Take this mouth, so quick to criticize,
Take this mouth, give it a kiss.

So here I am with my guard up again, unwilling or unable to work a new idea into my schema. I need to ask why I am so resistant to what I read in this roundtable discussion. Is it my own inability to ever master video games that raises my defenses? Is it the usually dormant curmudgeon in me, impatiently waiting for an age when curmudgeonliness is more seemly, that makes me dismissive of things I hadn’t already been thinking about? Is it just my deeply rooted cynicism? I couldn’t help but feel that I was being led to believe that there is a crisis related to video games and/or their relationship to literacy, and I’m not sure I’m ready to believe that. I’m not exactly thrilled with my impulse to criticism, but this article has tapped into that impulse in a few ways.
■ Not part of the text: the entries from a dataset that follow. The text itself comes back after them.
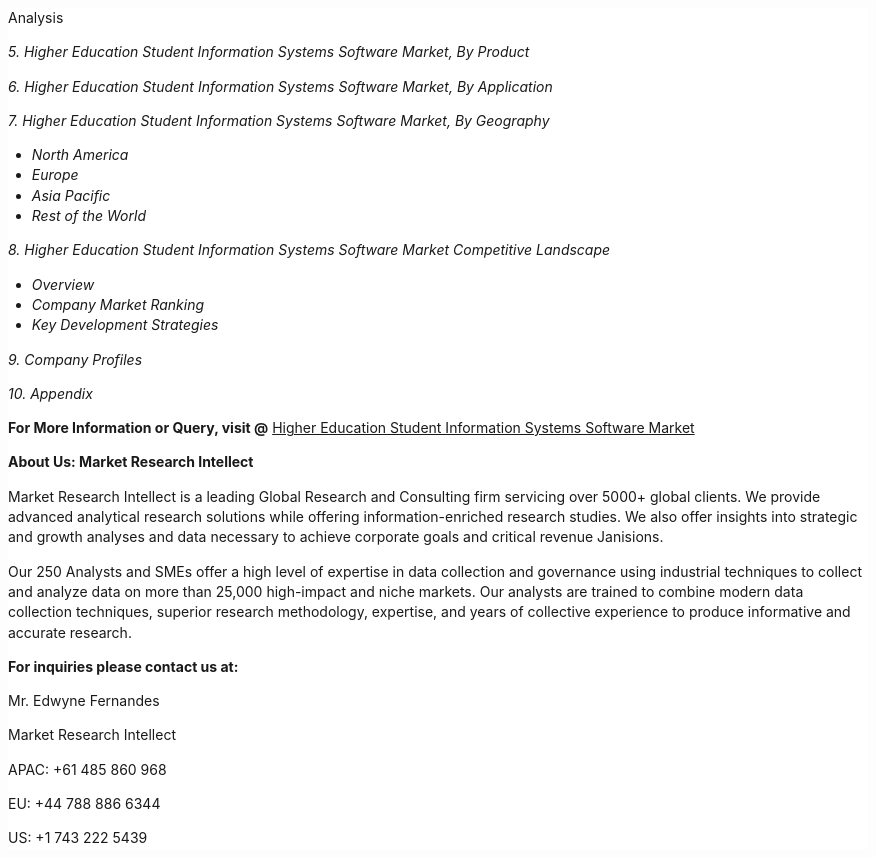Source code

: Analysis</span></em></li></ul><p><em><span class="font-[700]">5. Higher Education Student Information Systems Software Market, By Product</span></em></p><p><em><span class="font-[700]">6. Higher Education Student Information Systems Software Market, By Application</span></em></p><p><em><span class="font-[700]">7. Higher Education Student Information Systems Software Market, By Geography</span></em></p><ul><li><em><span class="">North America</span></em></li><li><em><span class="">Europe</span></em></li><li><em><span class="">Asia Pacific</span></em></li><li><em><span class="">Rest of the World</span></em></li></ul><p><em><span class="font-[700]">8. Higher Education Student Information Systems Software Market Competitive Landscape</span></em></p><ul><li><em><span class="">Overview</span></em></li><li><em><span class="">Company Market Ranking</span></em></li><li><em><span class="">Key Development Strategies</span></em></li></ul><p><em><span class="font-[700]">9. Company Profiles</span></em></p><p><em><span class="font-[700]">10. Appendix</span></em></p><p><span class="font-[700]"><strong>For More Information or Query, visit&nbsp;@</strong>&nbsp;</span><span class="font-[700]"><a href="https://www.marketresearchintellect.com/product/global-higher-education-student-information-systems-software-market-size-and-forecast/?utm_source=Linkedin&utm_medium=822" target="_blank" data-tracking-control-name="article-ssr-frontend-pulse_little-text-block" data-tracking-will-navigate="" data-test-link="">Higher Education Student Information Systems Software Market</a></span></p><p><strong><span class="font-[700]">About Us: Market Research Intellect</span></strong></p><p><span class="">Market Research Intellect is a leading Global Research and Consulting firm servicing over 5000+ global clients. We provide advanced analytical research solutions while offering information-enriched research studies.&nbsp;</span>We also offer insights into strategic and growth analyses and data necessary to achieve corporate goals and critical revenue Janisions.</p><p><span class="">Our 250 Analysts and SMEs offer a high level of expertise in data collection and governance using industrial techniques to collect and analyze data on more than 25,000 high-impact and niche markets. Our analysts are trained to combine modern data collection techniques, superior research methodology, expertise, and years of collective experience to produce informative and accurate research.</span></p><p><strong>For inquiries please contact us at:</strong></p><p>Mr. Edwyne Fernandes</p><p>Market Research Intellect</p><p>APAC: +61 485 860 968</p><p>EU: +44 788 886 6344</p><p>US: +1 743 222 5439</p>
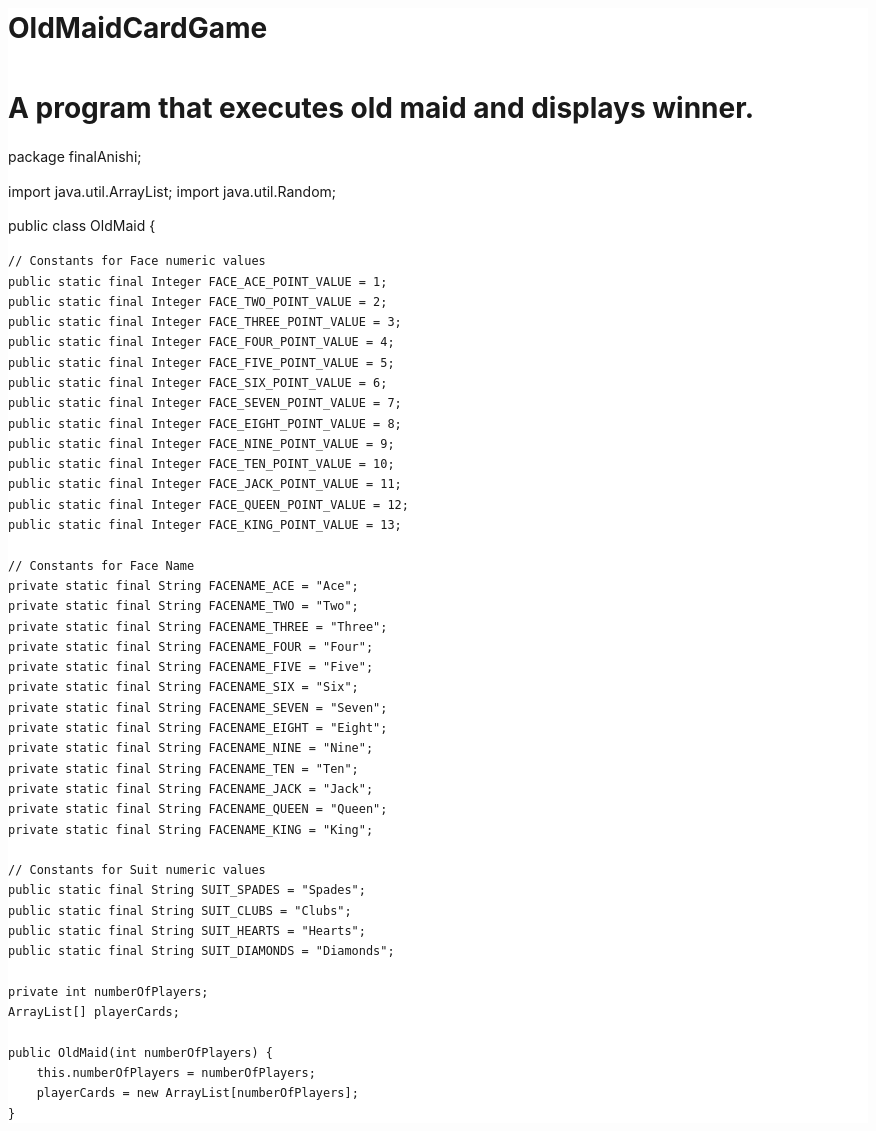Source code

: # OldMaidCardGame
# A program that executes old maid and displays winner.

package finalAnishi;

import java.util.ArrayList;
import java.util.Random;

public class OldMaid {

	// Constants for Face numeric values
	public static final Integer FACE_ACE_POINT_VALUE = 1;
	public static final Integer FACE_TWO_POINT_VALUE = 2;
	public static final Integer FACE_THREE_POINT_VALUE = 3;
	public static final Integer FACE_FOUR_POINT_VALUE = 4;
	public static final Integer FACE_FIVE_POINT_VALUE = 5;
	public static final Integer FACE_SIX_POINT_VALUE = 6;
	public static final Integer FACE_SEVEN_POINT_VALUE = 7;
	public static final Integer FACE_EIGHT_POINT_VALUE = 8;
	public static final Integer FACE_NINE_POINT_VALUE = 9;
	public static final Integer FACE_TEN_POINT_VALUE = 10;
	public static final Integer FACE_JACK_POINT_VALUE = 11;
	public static final Integer FACE_QUEEN_POINT_VALUE = 12;
	public static final Integer FACE_KING_POINT_VALUE = 13;

	// Constants for Face Name
	private static final String FACENAME_ACE = "Ace";
	private static final String FACENAME_TWO = "Two";
	private static final String FACENAME_THREE = "Three";
	private static final String FACENAME_FOUR = "Four";
	private static final String FACENAME_FIVE = "Five";
	private static final String FACENAME_SIX = "Six";
	private static final String FACENAME_SEVEN = "Seven";
	private static final String FACENAME_EIGHT = "Eight";
	private static final String FACENAME_NINE = "Nine";
	private static final String FACENAME_TEN = "Ten";
	private static final String FACENAME_JACK = "Jack";
	private static final String FACENAME_QUEEN = "Queen";
	private static final String FACENAME_KING = "King";

	// Constants for Suit numeric values
	public static final String SUIT_SPADES = "Spades";
	public static final String SUIT_CLUBS = "Clubs";
	public static final String SUIT_HEARTS = "Hearts";
	public static final String SUIT_DIAMONDS = "Diamonds";

	private int numberOfPlayers;
	ArrayList[] playerCards;

	public OldMaid(int numberOfPlayers) {
		this.numberOfPlayers = numberOfPlayers;
		playerCards = new ArrayList[numberOfPlayers];
	}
First, I couldn’t help but recall my experience in media relations, in trying to get clients into such roundtable discussions where the client’s product is in the vanguard of the inexorable march of technology in this particular direction. I just got the sense that the discussion was carefully cast and choreographed. Each participant wanted to validate the other participants’ ideas, and be validated himself or herself. There was little skepticism, little alternate frame of reference regarding whether or not there was any added value in using video games instead of any other popular activity as a basis for literacy instruction. It was a little too much of a love-in for me.

Speaking of other activities, the intro of the article made me think of offering a Mad Libs type of substitution to see if the premise about video games was unique. Did you know that many pre-teens and teenagers have spent as many as two hours a day, up to fifteen hours a week, playing sports? Or skateboarding? Or listening to Led Zeppelin albums? But if you were to assemble a team of “experts” to talk about the grammatical rules of basketball, of the narrative structure of beginning-middle-end of every game and every season, of the characterization inherent in team roles, of the thesis-based arguments that can be developed around strategy decisions or roster moves, you’d be accused of advocating something less than educationally sound. But every kid who sits in the library checking his fantasy football results on the internet is engaged in the very thinking that the panelists describe. I think we can force any metaphor to suit any particular purpose; the fact that you can do something certainly doesn’t mean that you should do it.

I was also bothered by the sense of duplicity in the instructional approaches discussed in the article. If you assume that you have to trick students into learning, that you have to make them think they’re doing one thing when they’re really doing another, then you don’t have a whole heckuva lot of faith in your students. And if you think that you have to make learning fun instead of engaging, then you don’t have a whole lot of faith in yourself or your material. I couldn’t help but wonder if students love the Grammar Mistress game as much as the teacher thinks they do. If you believe that grammar should be taught in context, then you don’t need to put it in a costume so students can’t recognize what you’re trying to show them.

There may be a crisis in literacy instruction – at the very least, there is an ongoing struggle – and teachers need to be able to recognize and use students’ individual interests, whether sports or video games or ballet or crocheting, to help them connect with the curriculum. To suggest that video gaming holds the key for igniting progress in reading and writing seems reductive and irresponsible.

To me, a more worthwhile solution is for teachers to cultivate in themselves and in their students a habit of careful observation. The more we know about our students and their interests, the better we’ll be able to serve them.